B.2. De statutaire personeelsleden in overheidsdienst verrichten geen arbeidsprestaties in een onder de sociale zekerheid, sector werkloosheid, vallend beroep of onderneming. Zij worden dus in beginsel niet toegelaten tot het recht op werkloosheidsuitkeringen.

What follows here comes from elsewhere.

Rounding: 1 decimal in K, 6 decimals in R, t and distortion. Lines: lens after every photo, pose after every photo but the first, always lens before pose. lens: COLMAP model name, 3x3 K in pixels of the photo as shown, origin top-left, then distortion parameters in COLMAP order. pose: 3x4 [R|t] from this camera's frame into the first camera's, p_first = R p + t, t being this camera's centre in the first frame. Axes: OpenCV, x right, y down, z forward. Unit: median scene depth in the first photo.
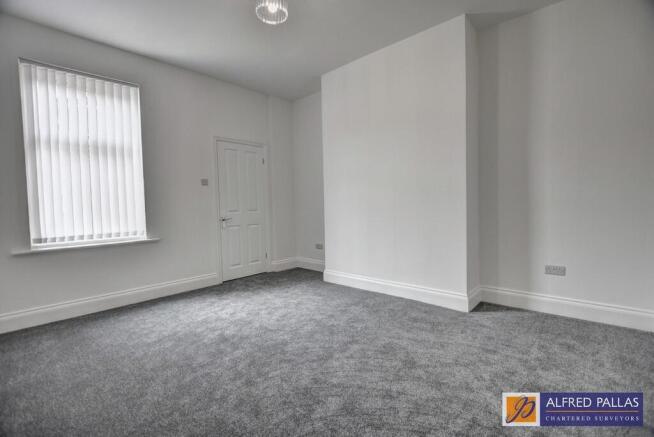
lens RADIAL K [[289.3, 0, 327.0], [0, 289.3, 218.5], [0, 0, 1]] dist [-0.000243, -0.000122]
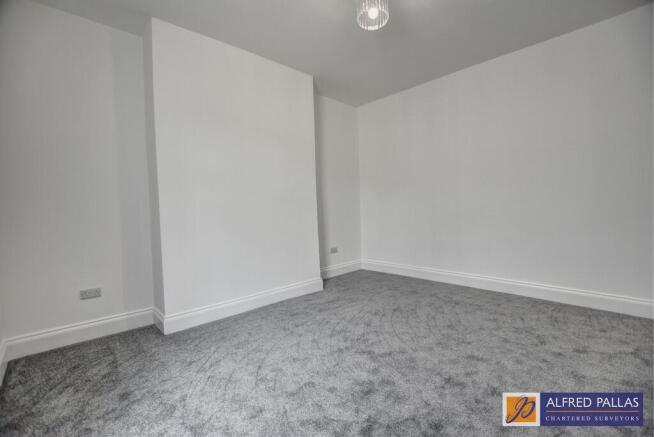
lens RADIAL K [[292.0, 0, 326.3], [0, 292.0, 211.4], [0, 0, 1]] dist [-0.000262, -0.000025]
pose [[0.077874, 0.021308, 0.996735, -0.882230], [0.086086, 0.995894, -0.028015, -0.005185], [-0.993240, 0.087986, 0.075720, 0.830547]]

Met de wet van 20 juli 1991 houdende sociale en diverse bepalingen heeft de wetgever evenwel in een uitzondering voorzien. Meer bepaald hoofdstuk II van titel I van die wet betreft de « Toepassing van de verzekering tegen werkloosheid, de ziekteverzekering (sector uitkeringen) en de moederschapsverzekering op sommige personeelsleden van de overheidssector en van het vrij gesubsidieerd onderwijs ».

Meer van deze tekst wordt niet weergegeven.